History: Specific Elements to Elicit
NPH-Specific Features:
- Gait disturbance characteristics: Ask about feet feeling "glued to the floor" or "magnetic" appearance when walking—this is the cardinal and often earliest sign of NPH, occurring in ~70% of patients 3, 4
- Urinary symptoms: Urgency, frequency, nocturia, and incontinence (not just general incontinence) 4
- Cognitive pattern: Frontal/subcortical symptoms including psychomotor slowing, attention deficits, working memory problems, verbal fluency issues, and executive dysfunction 2, 5
Red Flag History:
- Recent head trauma (even minor in elderly on anticoagulation) 1
- Cancer history (risk for brain metastases) 1
- Anticoagulation or bleeding risk factors 1
- Headache characteristics: Severe, new-onset headaches are not typical of NPH and suggest alternative pathology 1
Physical Examination: Focused Findings
Neurological Examination:
- Gait assessment: Look for hypokinetic, broad-based gait with short shuffling steps, reduced foot clearance, and difficulty with turns 3, 4
- Postural stability and balance testing 4
- Babinski sign (if present, suggests alternative pathology requiring urgent imaging) 1
- Focal neurological deficits (would be atypical for NPH alone)
Cognitive Assessment:
Use validated, simple tools:
- Montreal Cognitive Assessment (MoCA) or Mini-Mental State Examination (MMSE) for baseline cognitive screening 1
- Informant Questionnaire on Cognitive Decline in the Elderly (IQCODE) to assess rate of decline 1
Investigations Beyond Imaging
If MRI Confirms NPH Pattern:
Classic imaging findings of NPH include 1, 2, 3:
- Ventriculomegaly (not entirely attributable to atrophy)

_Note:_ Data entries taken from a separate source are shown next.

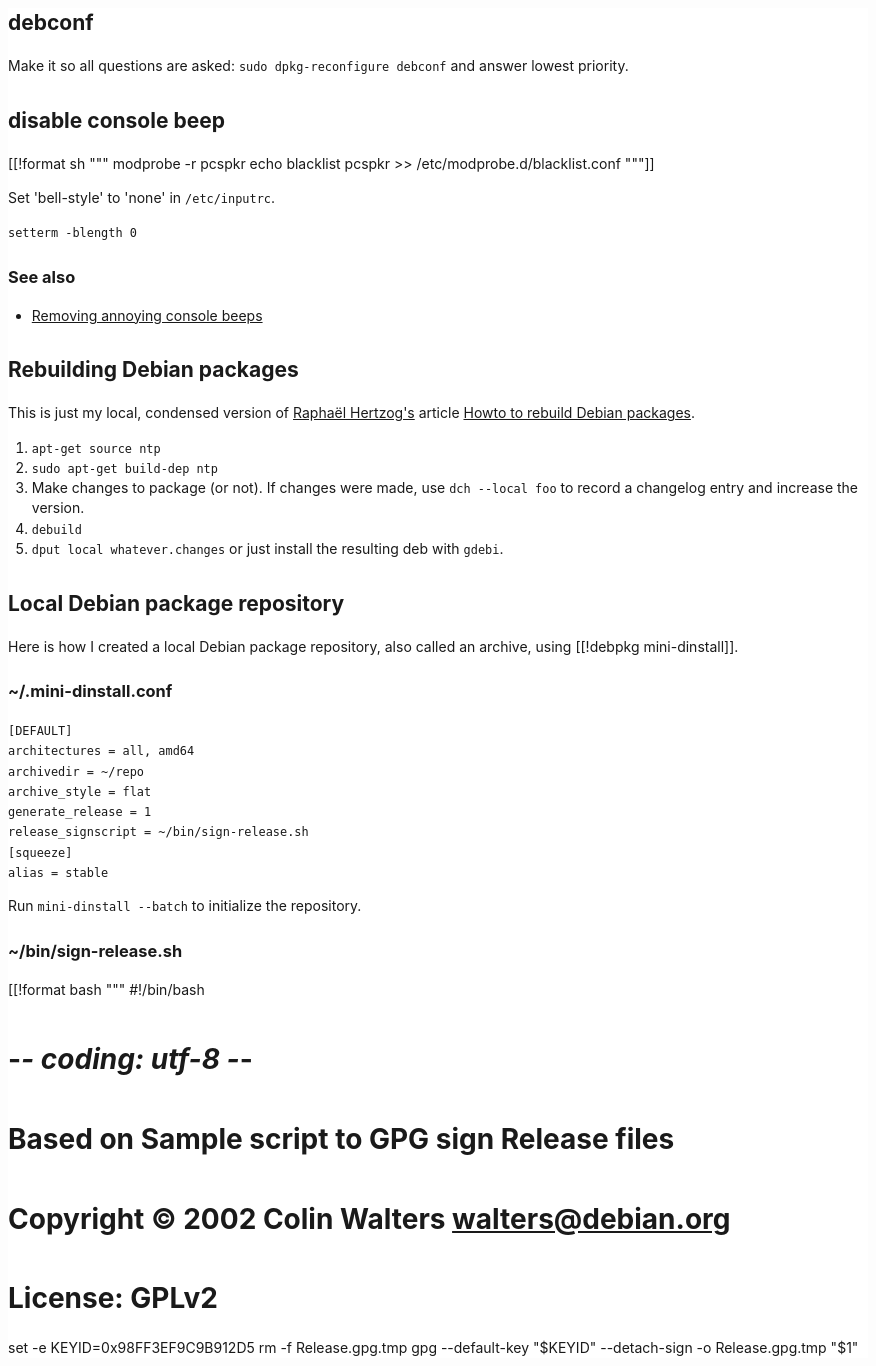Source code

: 
## debconf
Make it so all questions are asked: `sudo dpkg-reconfigure debconf` and answer lowest priority.

## disable console beep
[[!format sh """
modprobe -r pcspkr
echo blacklist pcspkr >> /etc/modprobe.d/blacklist.conf
"""]]

Set 'bell-style' to 'none' in `/etc/inputrc`.

`setterm -blength 0`

### See also
* [Removing annoying console beeps](http://www.debian-administration.org/articles/110)

## Rebuilding Debian packages
This is just my local, condensed version of [Raphaël Hertzog's](http://raphaelhertzog.com/) article [Howto to rebuild Debian packages](http://raphaelhertzog.com/2010/12/15/howto-to-rebuild-debian-packages/).

1. `apt-get source ntp`
1. `sudo apt-get build-dep ntp`
1. Make changes to package (or not). If changes were made, use `dch --local foo` to record a changelog entry and increase the version.
1. `debuild`
1. `dput local whatever.changes` or just install the resulting deb with `gdebi`.

## Local Debian package repository
Here is how I created a local Debian package repository, also called an archive, using [[!debpkg mini-dinstall]].

### ~/.mini-dinstall.conf
    [DEFAULT]
    architectures = all, amd64
    archivedir = ~/repo
    archive_style = flat
    generate_release = 1
    release_signscript = ~/bin/sign-release.sh
    [squeeze]
    alias = stable

Run `mini-dinstall --batch` to initialize the repository.

### ~/bin/sign-release.sh
[[!format bash """
#!/bin/bash
# -*- coding: utf-8 -*-
# Based on Sample script to GPG sign Release files
# Copyright © 2002 Colin Walters <walters@debian.org>
# License: GPLv2
set -e
KEYID=0x98FF3EF9C9B912D5
rm -f Release.gpg.tmp
gpg --default-key "$KEYID" --detach-sign -o Release.gpg.tmp "$1"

- Narrowed posterior callosal angle (<90°)
- Effaced sulci along high convexities with widened sylvian fissures
- Periventricular white matter changes
- Cerebral aqueduct flow void (critical finding on MRI that CT cannot detect) 1, 3
Predictive Testing for Shunt Responsiveness:
Large-volume lumbar puncture (removing 40-50 mL CSF) or prolonged external lumbar drainage is the most reliable predictor of shunt response 3, 5. Document gait and cognitive function before and 18-24 hours after the procedure 4.
- Transient improvement following CSF removal strongly predicts surgical benefit 3, 4
- Properly selected patients have an 80-90% chance of responding to shunt surgery 3
Additional Testing:
- Phase-contrast MRI to measure aqueductal CSF stroke volume (elevated values have high positive predictive value for shunt responsiveness) 3
- Lumbar puncture opening pressure should be normal (<250 mm H₂O) by definition 3
Treatment Algorithm
If Alternative Diagnosis Identified:
Treat accordingly (e.g., subdural hematoma evacuation, anticoagulation for venous thrombosis, epidural blood patch for intracranial hypotension).
If NPH Confirmed and Predictive Testing Positive:
Ventriculoperitoneal shunt placement is the definitive treatment 3, 4, 6:
- All three symptoms (gait, cognition, urinary) can potentially improve 3
- Serious complication rate is approximately 6% 3
- Gait improvement typically occurs first, followed by cognitive and urinary symptoms 4, 6
Important Caveat:
20-57% of NPH patients have comorbid Alzheimer's disease 2. Cognitive improvement may be partial if neurodegenerative disease coexists. However, shunting can still provide meaningful functional benefit even with comorbidities 2.
Critical Clinical Pitfall
The rapid 1.5-month timeline with severe headaches is NOT consistent with typical idiopathic NPH, which develops insidiously over months to years 2, 5. This presentation pattern mandates aggressive investigation for:
- Secondary causes of hydrocephalus (tumor, hemorrhage, infection)
- Intracranial hypotension with rebound venous congestion 1
- Acute-on-chronic subdural collections
Do not proceed directly to NPH workup without first excluding these urgent, life-threatening conditions through comprehensive neuroimaging 1.